Alison’s Zinnia (1990) is an alphabet book linking girls’ names with flowers, illustrated in lush, botanically precise watercolours. A Rose in My Garden (1984), also with Arnold, is a cumulative poem illustrated with detailed garden scenes.
No Pretty Pictures (1998)
Lobel’s memoir is a brutally honest account of her wartime childhood — hiding, hunger, fear, the convent, the camps, liberation, displacement. The title reflects Lobel’s refusal to sentimentalise or aestheticise the experience: there are no redemptive lessons, no comforting conclusions, no pretty pictures. The book is written for young adults but is powerful enough for any reader.

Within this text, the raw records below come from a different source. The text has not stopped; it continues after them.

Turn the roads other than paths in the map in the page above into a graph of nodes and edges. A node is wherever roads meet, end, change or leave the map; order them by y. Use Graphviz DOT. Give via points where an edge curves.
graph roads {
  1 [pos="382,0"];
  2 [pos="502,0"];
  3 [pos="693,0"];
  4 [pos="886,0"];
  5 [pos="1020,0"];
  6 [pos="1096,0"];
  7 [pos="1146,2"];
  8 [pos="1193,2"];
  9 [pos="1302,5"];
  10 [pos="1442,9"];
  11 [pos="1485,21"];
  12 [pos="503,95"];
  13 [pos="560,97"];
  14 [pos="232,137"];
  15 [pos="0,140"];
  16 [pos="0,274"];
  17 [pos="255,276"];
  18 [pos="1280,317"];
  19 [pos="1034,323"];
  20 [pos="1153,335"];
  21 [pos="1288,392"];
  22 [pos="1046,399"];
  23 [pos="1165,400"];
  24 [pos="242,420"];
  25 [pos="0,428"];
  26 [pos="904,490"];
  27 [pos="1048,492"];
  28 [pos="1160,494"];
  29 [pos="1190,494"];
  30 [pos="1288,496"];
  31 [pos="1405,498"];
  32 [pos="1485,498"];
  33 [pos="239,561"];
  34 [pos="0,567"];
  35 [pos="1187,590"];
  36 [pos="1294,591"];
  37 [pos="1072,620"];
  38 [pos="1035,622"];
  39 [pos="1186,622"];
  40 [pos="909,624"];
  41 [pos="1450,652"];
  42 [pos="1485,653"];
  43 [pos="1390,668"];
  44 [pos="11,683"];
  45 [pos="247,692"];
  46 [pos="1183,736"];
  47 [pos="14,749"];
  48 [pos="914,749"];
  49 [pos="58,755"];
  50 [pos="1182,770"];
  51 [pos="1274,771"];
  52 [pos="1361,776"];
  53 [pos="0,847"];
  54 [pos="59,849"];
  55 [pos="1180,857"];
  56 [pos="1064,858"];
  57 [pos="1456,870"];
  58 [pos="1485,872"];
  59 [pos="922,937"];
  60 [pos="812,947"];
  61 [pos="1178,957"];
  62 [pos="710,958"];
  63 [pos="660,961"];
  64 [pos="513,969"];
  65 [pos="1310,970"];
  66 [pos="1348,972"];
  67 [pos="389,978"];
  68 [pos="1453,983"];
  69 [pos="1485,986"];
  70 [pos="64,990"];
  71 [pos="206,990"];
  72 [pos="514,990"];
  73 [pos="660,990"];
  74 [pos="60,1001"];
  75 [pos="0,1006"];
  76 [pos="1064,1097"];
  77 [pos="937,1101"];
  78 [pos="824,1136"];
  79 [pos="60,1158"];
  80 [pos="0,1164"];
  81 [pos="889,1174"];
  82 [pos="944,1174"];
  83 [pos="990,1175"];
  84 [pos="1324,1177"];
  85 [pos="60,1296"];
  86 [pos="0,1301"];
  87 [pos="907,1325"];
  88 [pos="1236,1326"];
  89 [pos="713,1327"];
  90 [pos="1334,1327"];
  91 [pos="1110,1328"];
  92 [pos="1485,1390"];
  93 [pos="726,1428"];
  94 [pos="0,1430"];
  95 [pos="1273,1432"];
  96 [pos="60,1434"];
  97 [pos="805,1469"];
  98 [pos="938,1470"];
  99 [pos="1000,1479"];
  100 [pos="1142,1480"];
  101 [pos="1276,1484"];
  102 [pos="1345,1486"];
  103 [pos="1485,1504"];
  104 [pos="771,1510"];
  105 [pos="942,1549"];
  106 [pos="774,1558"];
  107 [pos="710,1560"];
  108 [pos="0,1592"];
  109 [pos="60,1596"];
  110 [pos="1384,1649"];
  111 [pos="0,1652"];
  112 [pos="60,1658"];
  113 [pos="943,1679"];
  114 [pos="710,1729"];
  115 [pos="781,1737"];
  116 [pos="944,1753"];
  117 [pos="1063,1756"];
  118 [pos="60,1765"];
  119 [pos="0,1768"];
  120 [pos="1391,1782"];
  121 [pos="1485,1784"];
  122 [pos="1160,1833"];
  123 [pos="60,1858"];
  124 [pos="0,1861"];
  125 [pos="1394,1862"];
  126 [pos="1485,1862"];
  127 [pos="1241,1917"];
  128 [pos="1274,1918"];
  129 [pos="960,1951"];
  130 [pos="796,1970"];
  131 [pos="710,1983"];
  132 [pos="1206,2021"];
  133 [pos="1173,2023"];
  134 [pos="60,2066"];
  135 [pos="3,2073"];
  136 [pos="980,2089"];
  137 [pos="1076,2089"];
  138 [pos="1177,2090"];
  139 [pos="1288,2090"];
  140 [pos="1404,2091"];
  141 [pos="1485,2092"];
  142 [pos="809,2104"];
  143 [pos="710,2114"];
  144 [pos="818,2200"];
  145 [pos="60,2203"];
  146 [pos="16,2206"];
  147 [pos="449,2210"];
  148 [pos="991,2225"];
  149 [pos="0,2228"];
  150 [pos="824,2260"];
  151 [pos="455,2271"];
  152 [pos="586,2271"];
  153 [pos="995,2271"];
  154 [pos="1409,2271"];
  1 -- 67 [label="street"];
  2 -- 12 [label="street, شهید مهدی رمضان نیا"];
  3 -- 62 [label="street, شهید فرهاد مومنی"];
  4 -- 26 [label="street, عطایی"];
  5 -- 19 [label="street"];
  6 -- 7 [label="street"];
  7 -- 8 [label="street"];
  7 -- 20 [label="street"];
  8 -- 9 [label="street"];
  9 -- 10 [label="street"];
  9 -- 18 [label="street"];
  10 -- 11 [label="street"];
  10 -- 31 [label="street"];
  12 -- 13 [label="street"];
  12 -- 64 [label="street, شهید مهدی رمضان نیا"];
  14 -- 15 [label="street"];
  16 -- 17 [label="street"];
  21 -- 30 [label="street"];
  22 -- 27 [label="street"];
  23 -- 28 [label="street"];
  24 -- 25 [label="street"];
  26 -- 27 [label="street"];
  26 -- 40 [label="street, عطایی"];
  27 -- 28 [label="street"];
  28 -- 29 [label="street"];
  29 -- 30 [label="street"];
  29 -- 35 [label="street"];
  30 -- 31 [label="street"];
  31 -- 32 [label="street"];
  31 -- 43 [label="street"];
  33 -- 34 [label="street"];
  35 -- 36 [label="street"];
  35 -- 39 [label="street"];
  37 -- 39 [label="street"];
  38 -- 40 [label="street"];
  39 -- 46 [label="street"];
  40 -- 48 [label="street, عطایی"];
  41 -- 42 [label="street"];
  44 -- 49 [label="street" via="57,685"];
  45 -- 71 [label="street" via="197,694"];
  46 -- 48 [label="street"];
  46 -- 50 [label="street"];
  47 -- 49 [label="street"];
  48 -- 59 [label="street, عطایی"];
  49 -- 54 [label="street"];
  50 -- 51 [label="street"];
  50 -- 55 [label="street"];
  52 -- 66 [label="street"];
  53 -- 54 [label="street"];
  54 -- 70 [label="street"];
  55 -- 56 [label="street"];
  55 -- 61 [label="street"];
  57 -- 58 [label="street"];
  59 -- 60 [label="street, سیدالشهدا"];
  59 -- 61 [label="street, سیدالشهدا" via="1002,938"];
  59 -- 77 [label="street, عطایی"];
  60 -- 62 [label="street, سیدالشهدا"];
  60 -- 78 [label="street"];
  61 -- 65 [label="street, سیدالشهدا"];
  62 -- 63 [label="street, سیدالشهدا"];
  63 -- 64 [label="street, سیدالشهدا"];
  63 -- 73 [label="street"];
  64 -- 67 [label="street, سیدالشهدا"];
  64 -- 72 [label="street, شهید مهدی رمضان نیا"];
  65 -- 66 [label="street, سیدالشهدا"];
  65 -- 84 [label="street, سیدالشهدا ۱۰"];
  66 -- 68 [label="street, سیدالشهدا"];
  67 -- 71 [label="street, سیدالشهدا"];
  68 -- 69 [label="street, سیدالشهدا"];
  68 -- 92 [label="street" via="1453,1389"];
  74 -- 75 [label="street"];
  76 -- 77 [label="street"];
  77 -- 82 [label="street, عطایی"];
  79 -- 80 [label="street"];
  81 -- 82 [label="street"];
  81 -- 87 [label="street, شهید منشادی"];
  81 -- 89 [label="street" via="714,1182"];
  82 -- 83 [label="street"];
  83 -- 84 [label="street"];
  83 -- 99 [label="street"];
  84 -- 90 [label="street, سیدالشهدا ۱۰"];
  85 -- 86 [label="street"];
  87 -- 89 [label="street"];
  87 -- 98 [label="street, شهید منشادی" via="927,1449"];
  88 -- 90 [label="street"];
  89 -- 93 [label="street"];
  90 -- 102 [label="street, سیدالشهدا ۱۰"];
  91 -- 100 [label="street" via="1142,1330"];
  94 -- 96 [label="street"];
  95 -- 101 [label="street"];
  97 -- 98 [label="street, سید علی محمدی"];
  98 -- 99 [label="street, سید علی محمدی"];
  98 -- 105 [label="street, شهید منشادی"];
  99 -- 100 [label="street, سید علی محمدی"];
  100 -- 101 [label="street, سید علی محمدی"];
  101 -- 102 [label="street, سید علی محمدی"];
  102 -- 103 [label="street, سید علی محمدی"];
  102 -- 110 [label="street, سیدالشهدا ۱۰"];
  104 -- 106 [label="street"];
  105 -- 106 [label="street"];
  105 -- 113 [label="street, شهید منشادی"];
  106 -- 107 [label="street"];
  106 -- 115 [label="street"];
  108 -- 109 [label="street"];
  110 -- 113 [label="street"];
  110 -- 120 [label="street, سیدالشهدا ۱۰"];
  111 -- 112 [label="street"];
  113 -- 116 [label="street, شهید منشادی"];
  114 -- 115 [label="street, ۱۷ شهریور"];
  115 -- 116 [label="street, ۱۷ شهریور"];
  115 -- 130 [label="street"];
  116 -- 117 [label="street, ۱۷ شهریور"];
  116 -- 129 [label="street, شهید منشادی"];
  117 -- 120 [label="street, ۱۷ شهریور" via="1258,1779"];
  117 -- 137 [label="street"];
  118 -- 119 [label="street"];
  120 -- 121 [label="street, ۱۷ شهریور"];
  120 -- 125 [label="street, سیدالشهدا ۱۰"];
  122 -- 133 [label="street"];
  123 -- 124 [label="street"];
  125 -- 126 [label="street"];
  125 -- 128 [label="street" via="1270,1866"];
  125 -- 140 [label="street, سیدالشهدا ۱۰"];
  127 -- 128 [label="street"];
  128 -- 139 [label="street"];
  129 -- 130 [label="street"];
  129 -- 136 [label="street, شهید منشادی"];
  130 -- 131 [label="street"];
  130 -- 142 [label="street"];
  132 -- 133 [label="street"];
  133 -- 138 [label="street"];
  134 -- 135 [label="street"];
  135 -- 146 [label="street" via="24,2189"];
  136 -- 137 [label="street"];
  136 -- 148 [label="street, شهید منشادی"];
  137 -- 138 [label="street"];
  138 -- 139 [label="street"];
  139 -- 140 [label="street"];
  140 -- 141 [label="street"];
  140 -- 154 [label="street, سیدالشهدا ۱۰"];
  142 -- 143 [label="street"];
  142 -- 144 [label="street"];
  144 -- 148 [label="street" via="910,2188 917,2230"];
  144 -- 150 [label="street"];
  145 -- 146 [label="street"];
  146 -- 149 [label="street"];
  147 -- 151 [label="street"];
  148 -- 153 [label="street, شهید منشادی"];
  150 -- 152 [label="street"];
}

What distinguishes the memoir from other Holocaust narratives is Lobel’s unflinching honesty about her own child-self: she is not presented as noble or brave, but as a frightened, selfish, occasionally resentful child doing what she must to survive. The memoir addresses the lasting psychological effects of the war — the nightmares, the distrust, the difficulty of feeling safe — with clarity and without self-pity.
Critical Standing
Lobel is recognised as one of the finest decorative illustrators in American children’s literature. Her work with Arnold Lobel — their marriage was a rare partnership of two major picture-book artists — is a significant chapter in the history of the genre. No Pretty Pictures has earned a permanent place in Holocaust literature for young readers.
Collecting Lobel
On Market Street (1981, Greenwillow) in first edition with dust jacket brings $30–$80. No Pretty Pictures (1998, Greenwillow) brings $15–$40. Signed copies appear at book fairs.